*WORK TASK*
This exercise calls for the line with "## Description", the line with "Open your browser", and all lines between them in the material below, output exactly and with no other lines.

*THE DATA*
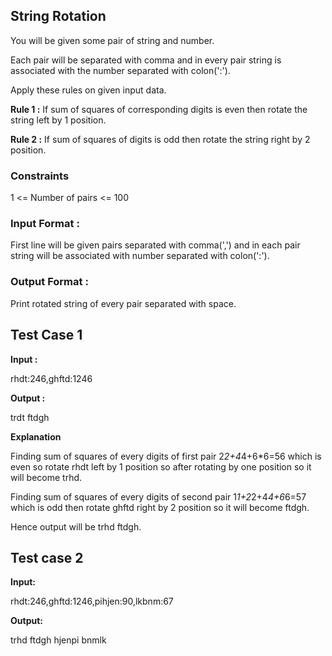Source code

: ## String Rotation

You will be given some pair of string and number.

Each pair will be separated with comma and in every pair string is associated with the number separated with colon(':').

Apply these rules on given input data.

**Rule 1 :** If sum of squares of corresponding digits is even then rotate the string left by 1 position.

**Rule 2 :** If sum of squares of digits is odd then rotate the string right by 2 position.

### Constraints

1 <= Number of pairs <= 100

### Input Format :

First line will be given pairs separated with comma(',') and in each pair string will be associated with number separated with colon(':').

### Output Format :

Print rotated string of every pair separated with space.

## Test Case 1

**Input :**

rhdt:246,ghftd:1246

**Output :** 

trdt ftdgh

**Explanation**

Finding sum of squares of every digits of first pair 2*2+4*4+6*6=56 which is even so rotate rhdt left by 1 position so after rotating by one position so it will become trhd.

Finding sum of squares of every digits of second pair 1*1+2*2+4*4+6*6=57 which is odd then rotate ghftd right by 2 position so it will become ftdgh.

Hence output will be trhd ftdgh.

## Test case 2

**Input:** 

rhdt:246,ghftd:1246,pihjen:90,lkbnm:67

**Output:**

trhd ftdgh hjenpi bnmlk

---

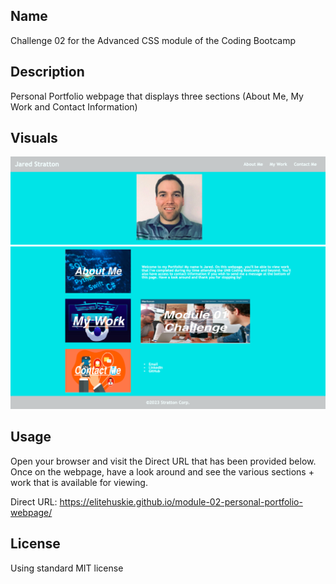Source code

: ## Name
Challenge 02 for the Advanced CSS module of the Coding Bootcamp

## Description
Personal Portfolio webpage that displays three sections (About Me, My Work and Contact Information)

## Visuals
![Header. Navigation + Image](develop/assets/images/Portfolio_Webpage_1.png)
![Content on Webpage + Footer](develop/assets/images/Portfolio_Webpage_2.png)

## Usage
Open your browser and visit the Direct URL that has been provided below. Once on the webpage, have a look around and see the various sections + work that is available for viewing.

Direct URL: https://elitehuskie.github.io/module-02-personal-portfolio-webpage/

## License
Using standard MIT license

==

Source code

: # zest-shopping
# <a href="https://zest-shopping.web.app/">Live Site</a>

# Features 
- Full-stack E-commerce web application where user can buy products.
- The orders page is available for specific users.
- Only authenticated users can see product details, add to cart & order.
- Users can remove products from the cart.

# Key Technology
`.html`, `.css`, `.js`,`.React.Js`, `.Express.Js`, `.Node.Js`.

*ANSWER TO THIS EXERCISE*
## Description
Personal Portfolio webpage that displays three sections (About Me, My Work and Contact Information)

## Visuals
![Header. Navigation + Image](develop/assets/images/Portfolio_Webpage_1.png)
![Content on Webpage + Footer](develop/assets/images/Portfolio_Webpage_2.png)

## Usage
Open your browser and visit the Direct URL that has been provided below. Once on the webpage, have a look around and see the various sections + work that is available for viewing.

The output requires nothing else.